** Required task **
Copy out every line of the records below word for word, leaving out the pictures.

** Data to process **
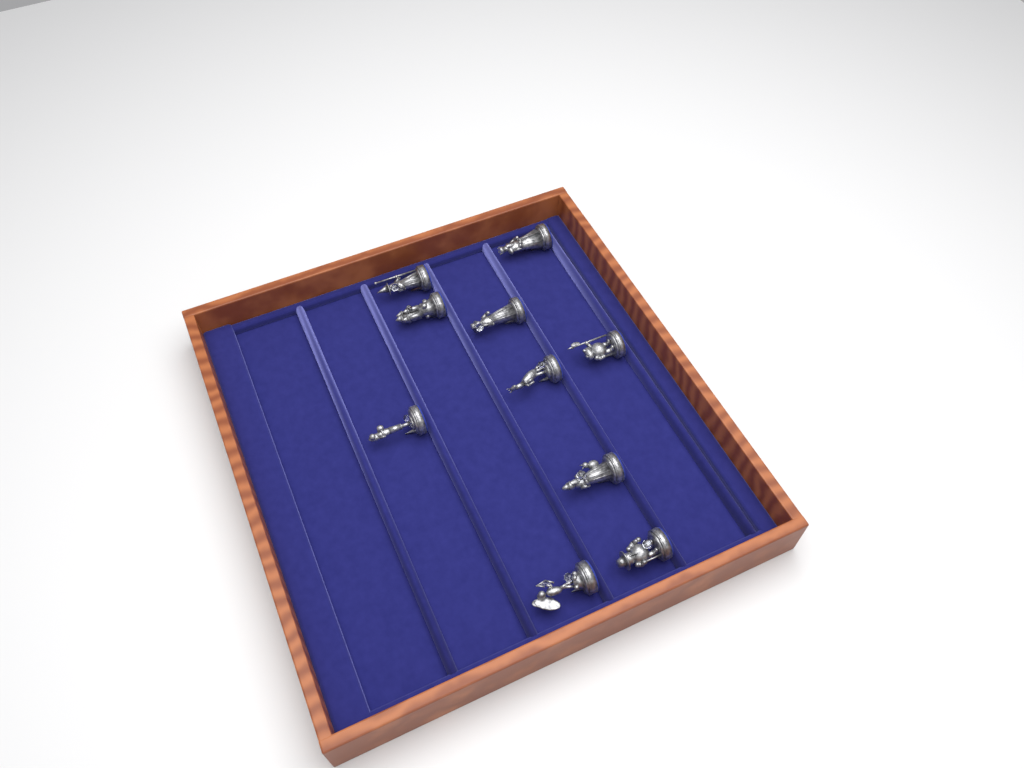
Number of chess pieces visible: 10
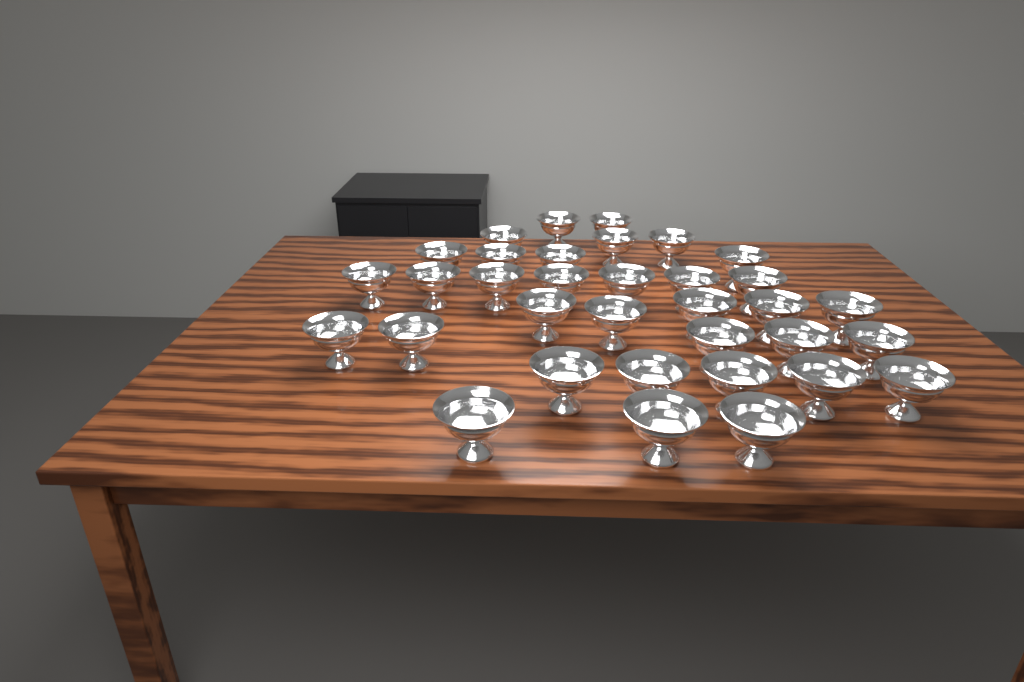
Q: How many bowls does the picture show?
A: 34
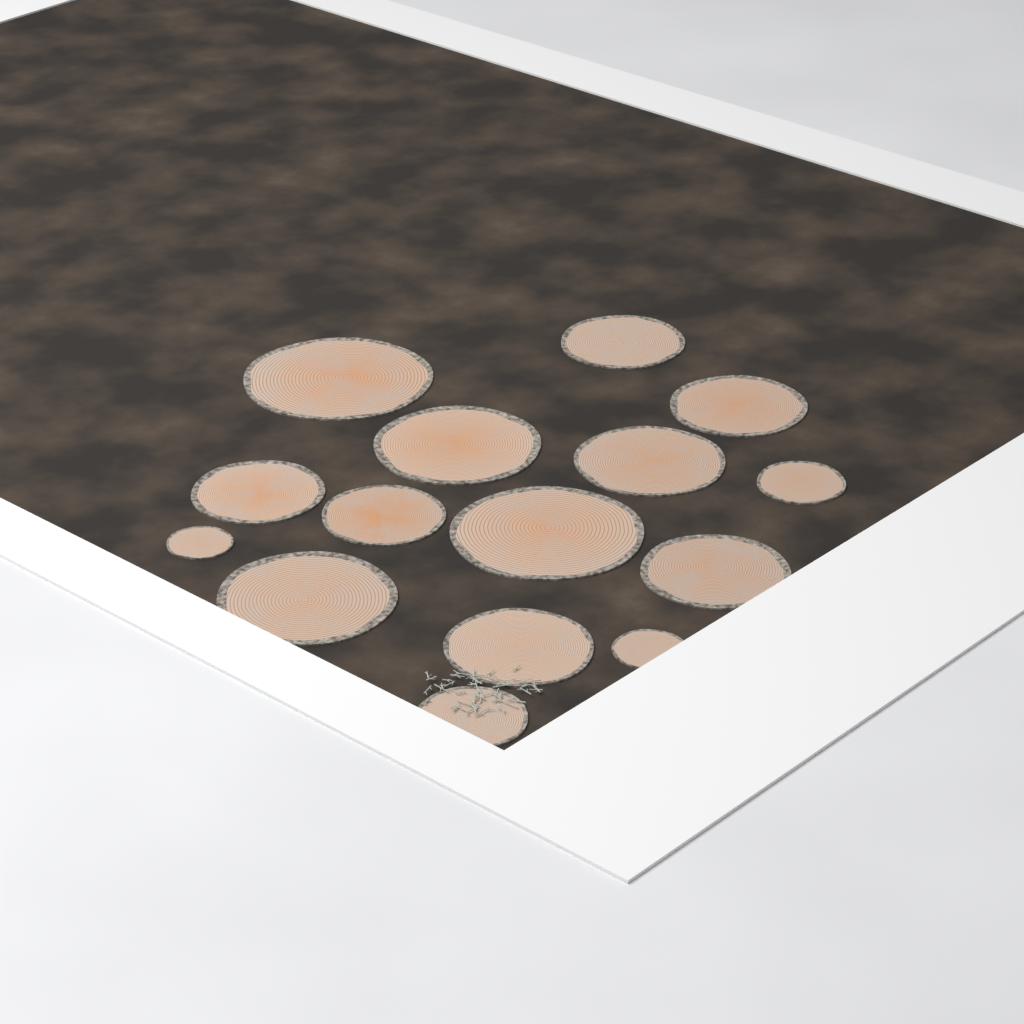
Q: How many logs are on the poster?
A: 15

** Answer to this exercise **
Number of chess pieces visible: 10
Q: How many bowls does the picture show?
A: 34
Q: How many logs are on the poster?
A: 15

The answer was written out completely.